Ia akan bangun sebelum fajar, merapikan penampilannya, melakukan latihan pribadi, lalu memeriksa pesan dan laporan yang datang dari berbagai daerah. Setelah itu, ia akan berangkat untuk menjalankan jadwal harian bersama para kesatria, biasanya makan di luar.
Menjelang sore, saat hari semakin panjang, ia akan kembali dan menghabiskan waktu pribadinya. Dan apa yang ia lakukan selama waktu tersebut?
Belajar.
Ya, belajar.
Adelen belum pernah melihat orang dewasa melanjutkan sekolah setelah mencapai usia dewasa, kecuali mereka adalah seorang sarjana.
Menurut kepala pelayan, Rakalt tidak pernah berhenti mempelajari taktik perang dan pengelolaan tanah miliknya sejak kecil.
Kemudian dia akan berlatih lagi di malam hari atau mengunjungi istana kerajaan jika dipanggil. Pada malam-malam seperti itu, dia akan pulang sangat larut. Itulah satu-satunya variasi dalam rutinitasnya yang kaku.
“Sungguh menakjubkan bahwa setelah sekian lama berperang, dia tidak mengambil cuti sehari pun.”
“Saya sudah mengenalnya sepanjang hidup saya, dan hal itu masih tetap menakjubkan bagi saya.”

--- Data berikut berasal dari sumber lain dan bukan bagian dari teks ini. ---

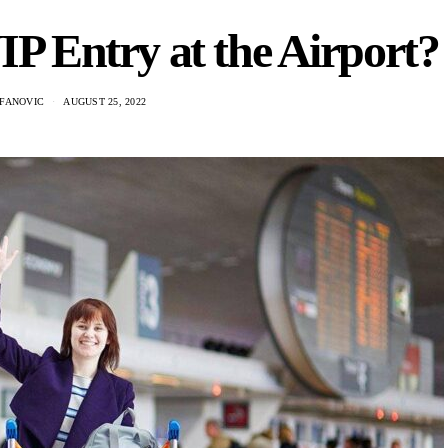
P Entry at the Airport?
EFANOVIC
AUGUST 25, 2022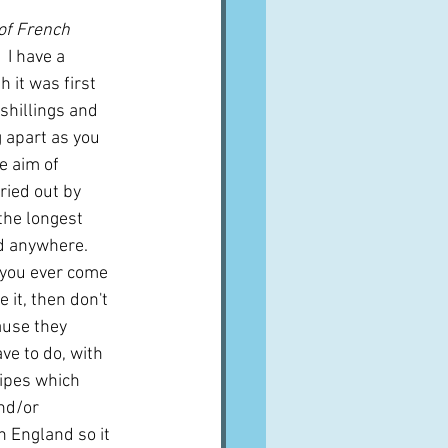
of French 
  I have a 
 it was first 
 shillings and 
g apart as you 
e aim of 
ried out by 
the longest 
d anywhere.  
 you ever come 
 it, then don't 
ause they 
ve to do, with 
ipes which 
nd/or 
in England so it 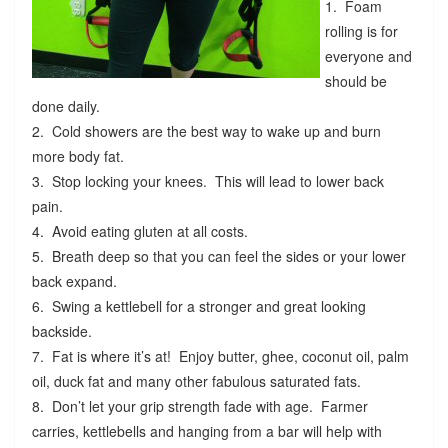
1. Foam
rolling is for
everyone and
should be
done daily.
2. Cold showers are the best way to wake up and burn
more body fat.
3. Stop locking your knees. This will lead to lower back
pain.
4. Avoid eating gluten at all costs.
5. Breath deep so that you can feel the sides or your lower
back expand.
6. Swing a kettlebell for a stronger and great looking
backside.
7. Fat is where it’s at! Enjoy butter, ghee, coconut oil, palm
oil, duck fat and many other fabulous saturated fats.
8. Don’t let your grip strength fade with age. Farmer
carries, kettlebells and hanging from a bar will help with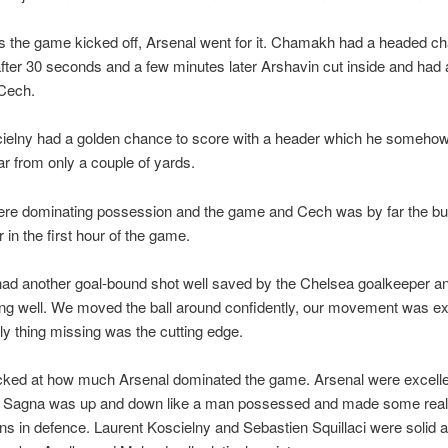
s the game kicked off, Arsenal went for it. Chamakh had a headed c
after 30 seconds and a few minutes later Arshavin cut inside and had 
Cech.
ielny had a golden chance to score with a header which he someho
ar from only a couple of yards.
ere dominating possession and the game and Cech was by far the bu
 in the first hour of the game.
had another goal-bound shot well saved by the Chelsea goalkeeper a
ng well. We moved the ball around confidently, our movement was ex
ly thing missing was the cutting edge.
cked at how much Arsenal dominated the game. Arsenal were excellen
 – Sagna was up and down like a man possessed and made some really
ons in defence. Laurent Koscielny and Sebastien Squillaci were solid a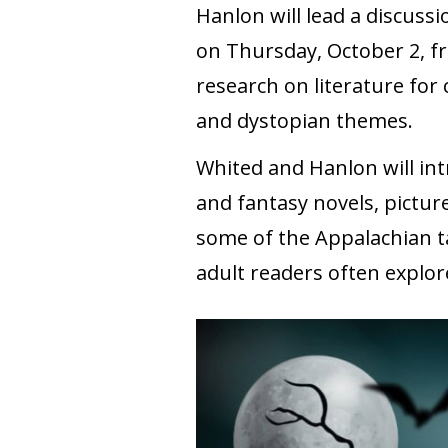
Hanlon will lead a discussi
on Thursday, October 2, fr
research on literature for 
and dystopian themes.
Whited and Hanlon will intr
and fantasy novels, pictur
some of the Appalachian ta
adult readers often explor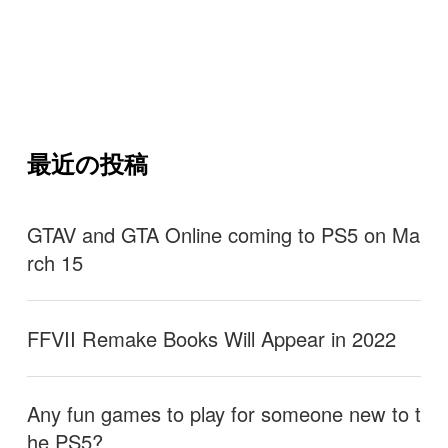
最近の投稿
GTAV and GTA Online coming to PS5 on Ma
rch 15
FFVII Remake Books Will Appear in 2022
Any fun games to play for someone new to t
he PS5?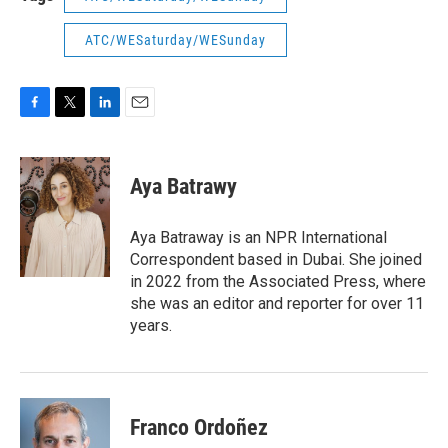
ATC/WESaturday/WESunday
F
T
L
E
a
w
i
m
c
i
n
a
e
t
k
i
Aya Batrawy
b
t
e
l
o
e
d
o
r
I
Aya Batraway is an NPR International
k
n
Correspondent based in Dubai. She joined
in 2022 from the Associated Press, where
she was an editor and reporter for over 11
years.
Franco Ordoñez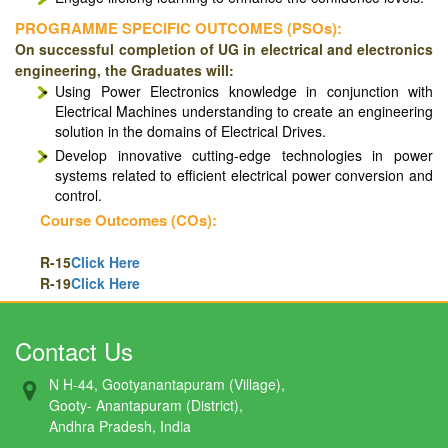
PROGRAMME SPECIFIC OUTCOMES (PSOs):
On successful completion of UG in electrical and electronics
engineering, the Graduates will:
Using Power Electronics knowledge in conjunction with
Electrical Machines understanding to create an engineering
solution in the domains of Electrical Drives.
Develop innovative cutting-edge technologies in power
systems related to efficient electrical power conversion and
control.
Course Outcomes (COs):
R-15
Click Here
R-19
Click Here
Contact Us
N H-44, Gootyanantapuram (Village),
Gooty- Anantapuram (District),
Andhra Pradesh, India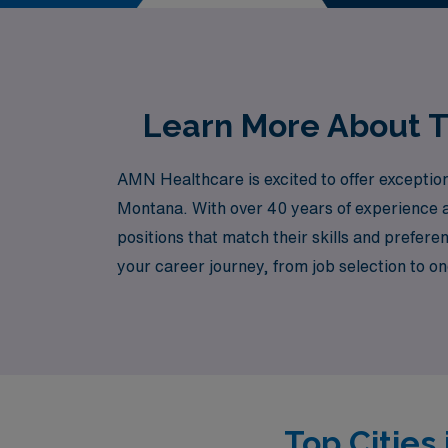
perfect role that aligns with
Learn More About T
AMN Healthcare is excited to offer exception
Montana. With over 40 years of experience a
positions that match their skills and prefe
your career journey, from job selection to 
a meaningful impact in maternal care, AMN Hea
and take the next step in your nursing journe
Top Cities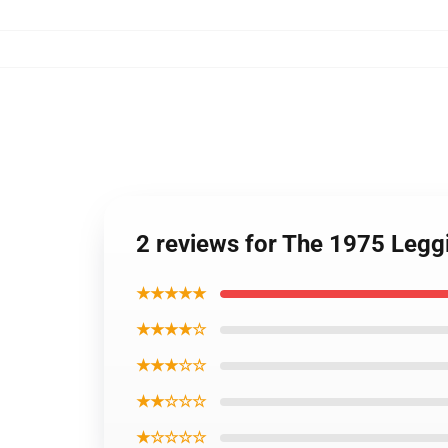
2 reviews for The 1975 Legg
★★★★★
★★★★☆
★★★☆☆
★★☆☆☆
★☆☆☆☆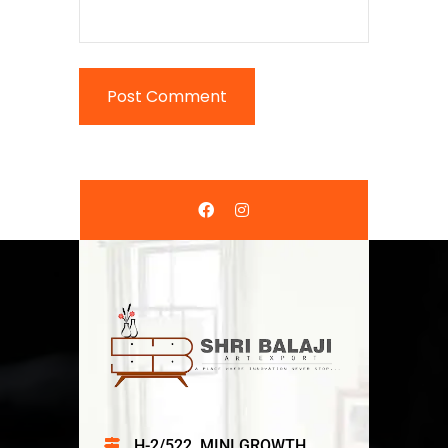
H-2/522, MINI GROWTH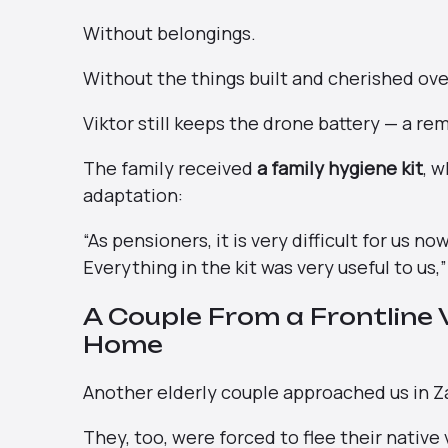
Without belongings.
Without the things built and cherished ov
Viktor still keeps the drone battery — a re
The family received
a family hygiene kit
, 
adaptation:
“As pensioners, it is very difficult for us 
Everything in the kit was very useful to us,
A Couple From a Frontline Vi
Home
Another elderly couple approached us in Z
They, too, were forced to flee their native 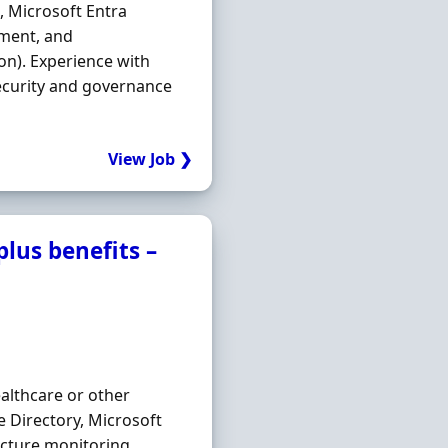
, Microsoft Entra
ment, and
hon). Experience with
ecurity and governance
View Job ❯
lus benefits –
ealthcare or other
e Directory, Microsoft
ucture monitoring,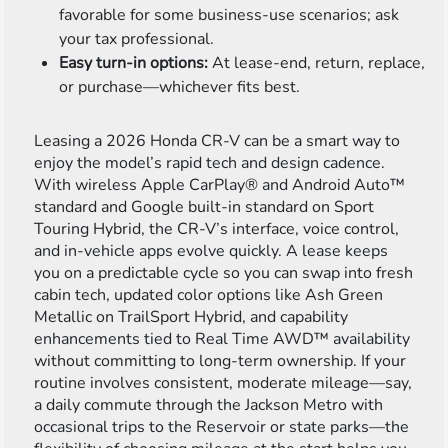
favorable for some business-use scenarios; ask
your tax professional.
Easy turn-in options:
At lease-end, return, replace,
or purchase—whichever fits best.
Leasing a 2026 Honda CR-V can be a smart way to
enjoy the model’s rapid tech and design cadence.
With wireless Apple CarPlay® and Android Auto™
standard and Google built-in standard on Sport
Touring Hybrid, the CR-V’s interface, voice control,
and in-vehicle apps evolve quickly. A lease keeps
you on a predictable cycle so you can swap into fresh
cabin tech, updated color options like Ash Green
Metallic on TrailSport Hybrid, and capability
enhancements tied to Real Time AWD™ availability
without committing to long-term ownership. If your
routine involves consistent, moderate mileage—say,
a daily commute through the Jackson Metro with
occasional trips to the Reservoir or state parks—the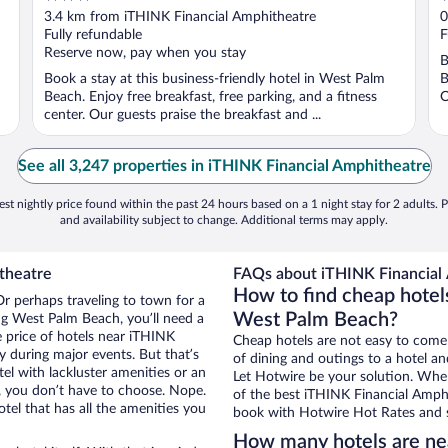
out
o
3.4 km from iTHINK Financial Amphitheatre
0
of
o
Fully refundable
F
5
5
Reserve now, pay when you stay
B
Book a stay at this business-friendly hotel in West Palm
B
Beach. Enjoy free breakfast, free parking, and a fitness
O
center. Our guests praise the breakfast and ...
See all 3,247 properties in iTHINK Financial Amphitheatre
st nightly price found within the past 24 hours based on a 1 night stay for 2 adults. P
and availability subject to change. Additional terms may apply.
theatre
FAQs about iTHINK Financial 
How to find cheap hotel
r perhaps traveling to town for a
West Palm Beach?
ng West Palm Beach, you’ll need a
he price of hotels near iTHINK
Cheap hotels are not easy to come
y during major events. But that’s
of dining and outings to a hotel an
el with lackluster amenities or an
Let Hotwire be your solution. Whe
, you don’t have to choose. Nope.
of the best iTHINK Financial Amphit
l that has all the amenities you
book with Hotwire Hot Rates and s
How many hotels are ne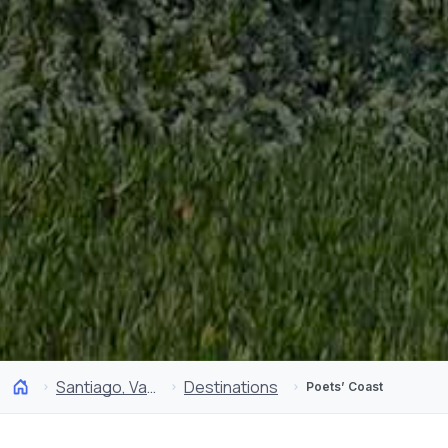
Santiago, Valparaíso and Wine Valleys
Destinations
Poets’ Coast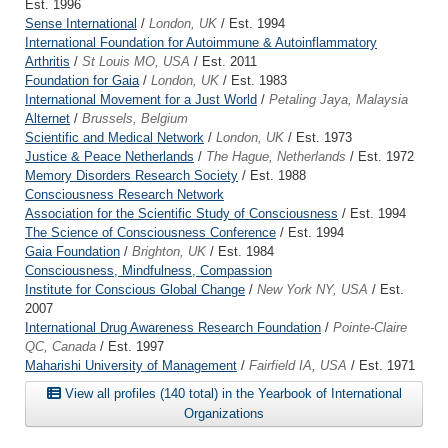
Est. 1996
Sense International
/
London, UK
/ Est. 1994
International Foundation for Autoimmune & Autoinflammatory
Arthritis
/
St Louis MO, USA
/ Est. 2011
Foundation for Gaia
/
London, UK
/ Est. 1983
International Movement for a Just World
/
Petaling Jaya, Malaysia
Alternet
/
Brussels, Belgium
Scientific and Medical Network
/
London, UK
/ Est. 1973
Justice & Peace Netherlands
/
The Hague, Netherlands
/ Est. 1972
Memory Disorders Research Society
/ Est. 1988
Consciousness Research Network
Association for the Scientific Study of Consciousness
/ Est. 1994
The Science of Consciousness Conference
/ Est. 1994
Gaia Foundation
/
Brighton, UK
/ Est. 1984
Consciousness, Mindfulness, Compassion
Institute for Conscious Global Change
/
New York NY, USA
/ Est.
2007
International Drug Awareness Research Foundation
/
Pointe-Claire
QC, Canada
/ Est. 1997
Maharishi University of Management
/
Fairfield IA, USA
/ Est. 1971
View all profiles (140 total) in the Yearbook of International
Organizations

“Benar? Selain pergi ke tempat tinggal para ksatria atau istana, sepertinya dia tidak punya urusan lain.”
“Haah…”
Adelen yang juga tidak memiliki teman pun merasa heran dengan sang guru, seorang
bangsawan, tampaknya tidak memiliki kehidupan sosial. Bukankah sebagian besar bangsawan hidup untuk kegiatan sosial?
“Itulah mengapa saya sangat stres sampai saya bisa berteriak!”
“?!”
Kepala pelayan itu tiba-tiba memegangi dadanya dan berteriak frustrasi.